Meet “Real Good Cookies”

Meet+Real+Good+Cookies

Claire Weltz, Sports Editor

Sarah Horak is the owner of Real Good Cookies, home of the official cookie of UND Athletics. Horak is originally from Beulah, North Dakota, and in her senior year of high school, she joined the ND Air National Guard. She earned her undergraduate degree in Financial Management, despite her deployment during Operation Iraqi Freedom. During her college days, she met her husband Nick – then manager of Gilly’s – and began assisting with the bar.  

After the two graduated and were married, they gave their boss months’ notice as they began to seek career opportunities outside of Grand Forks. Horak recalls a phone interview during which the recruiter said that potential employees to “run it like they owned it.” The phrase stuck with Horak, and she realized that was how she and her husband were operating the several bars in downtown Grand Forks. This catalyzed a conversation about acquiring the three operations the two had worked for during their college years. As that business venture materialized over the years, Horak began working on her MBA at UND, and it was during finals week of her last semester that the deal went through.  

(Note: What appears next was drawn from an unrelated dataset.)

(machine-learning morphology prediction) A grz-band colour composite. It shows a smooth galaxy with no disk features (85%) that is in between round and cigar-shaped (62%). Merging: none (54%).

2020 was a tough year for many businesses. As the owners of multiple bars/restaurants and overseeing a slew of employees, the Horaks painfully closed their doors to comply with state regulation regarding COVID-19.  

“This can’t be it,” Horak thought to herself at the time. Brick & Barley (formerly Gilly’s) had a full kitchen, so the pair focused their energy there with a limited food menu of about 10 items. To make the most of the to-go only sales, they brainstormed ways that they could upsell; they added cookies to their list of available items – having previously offered cookies on the bar’s rotating dessert menu. The chocolate chip cookies soon became a customer favorite.  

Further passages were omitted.